APOLLO BEACH — Individual drinking filters inhibiting water contaminates and bed netting to ward off insects – the simple but successful tools employed in The Carter Center’s humanitarian health efforts – on Saturday helped introduce some 60 South County residents to the strange world of the Guinea worm and limbs that blow up like balloons.
They assembled around the pool and piano in the Symphony Isles home of Dr. Hal Ott, Ruskin veterinarian, to hear the first South County presentation by representatives of the world-wide, non-profit charitable organization established by President and Mrs. Jimmy Carter after they left the White House.
As the assemblage sampled trays of finger foods and beverages, Delita Marsland, senior associate director affiliated with the center’s development arm, explained the multiple endeavors fielded by The Carter Center that implement its mission “to Wage Peace, Fight Disease and Build Hope.”
Now observing its 30th anniversary, the center was founded in 1982 by the Carters in Atlanta where it functions in partnership with Emory University and focuses on three primary but multi-pronged activities – encouraging and monitoring foreign attempts at conducting democratic elections as well as controlling or eradicating some of the world’s most debilitating diseases, plus advocating for mental health services.
Over the years, these peace and health initiatives have been undertaken in some 70 countries, large and small, across the planet, Marsland said. They include monitoring more than 90 elections in 37 nations and, with access to leaders at high levels, multiple efforts to mediate or resolve armed conflicts.
Conducting health education programs and distributing medications produced by major U.S. pharmaceutical firms, the center’s disease fighting endeavors have zeroed in on the parasitic eye infection known as river blindness spread by a small black fly, on trichiasis which causes eyelashes to turn inward, on schistosomiasis or “snail fever” spread by a parasite whose eggs tear internal organs, on malaria, the fever spread by mosquitoes, on lymphatic filariasis which can lead to grotesquely swollen limbs and on guinea worm disease, the ancient affliction that can produce worms three feet in length erupting painfully from the body through blisters on the skin.
Today, however, Guinea worm disease is poised to become only the second ailment to be eliminated from the earth without vaccines or medications, Marsland asserted.
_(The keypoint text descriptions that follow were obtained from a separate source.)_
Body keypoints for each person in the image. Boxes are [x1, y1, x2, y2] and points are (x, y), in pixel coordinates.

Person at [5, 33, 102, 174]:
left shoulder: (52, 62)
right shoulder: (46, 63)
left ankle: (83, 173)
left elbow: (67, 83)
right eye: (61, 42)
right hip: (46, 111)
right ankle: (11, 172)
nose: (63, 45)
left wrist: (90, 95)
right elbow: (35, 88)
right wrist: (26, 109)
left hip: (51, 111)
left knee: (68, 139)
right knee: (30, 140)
And she demonstrated one of the low-tech methods used by The Carter Center to reduce the disease from 3.5 million cases in 1986 to 1,100 in 2011 – a hand held, heavy duty straw with a fine mesh screen in one end and a whistle -like mouthpiece at the other that filters parasitic larvae from contaminated drinking water.
Similarly, the center has helped protect untold numbers with distribution of bed nets that bar disease-carrying insects from sleeping families, Marsland noted. Campaigns to stamp out the common ailments also currently are ongoing in such places as Uganda and Niger, Ghana and Ethiopia, she added.
The center, which played a prominent role in drafting the United Nations’ Declaration of Principles for International Observances, most recently also witnessed the 2011-2012 series of Egypt’s first free elections in the post-Hosni-Mubarak era. Led by Jimmy Carter himself, the delegation ultimately described the process an important step forward for the country and found shortcomings in some of its council election procedures. The center also observed November, 2011, elections in the Democratic Republic of the Congo, labeling them “not credible” and then monitored December, 2011, processes in Cote d’Ivoire, noting a generally peaceful voting environment, encouraging the government to pursue a dialogue of national reconciliation, then suggesting some election reforms.
While most of The Carter Center’s efforts are focused in poor and emerging nations outside U.S. borders, its mental health services advocacy led by Rosalynn Carter is America-based. The center’s initiative tries to identify concrete action steps to improve both access to and quality of mental health care.
Ott, the presentation host and a member of The Carter Center’s Ambassadors Circle, is no stranger to humanitarian endeavors. The veterinarian founded C.A.R. E., the South County’s only no-kill animal shelter, maintains Ruskin’s dog park, has made several mission trips to Haiti and currently is an investor in a Haitian micro-lending cooperative which lends capital to island farmers in $40 increments, enabling them to produce a variety of crops for sale in the village market or in Port-au-Prince. The reward, he said, is “the joy that comes from giving. I don’t expect to be repaid.”
His guests agreed. Before saying their good-byes, they donated or pledged a total of $7,500 to The Carter Center.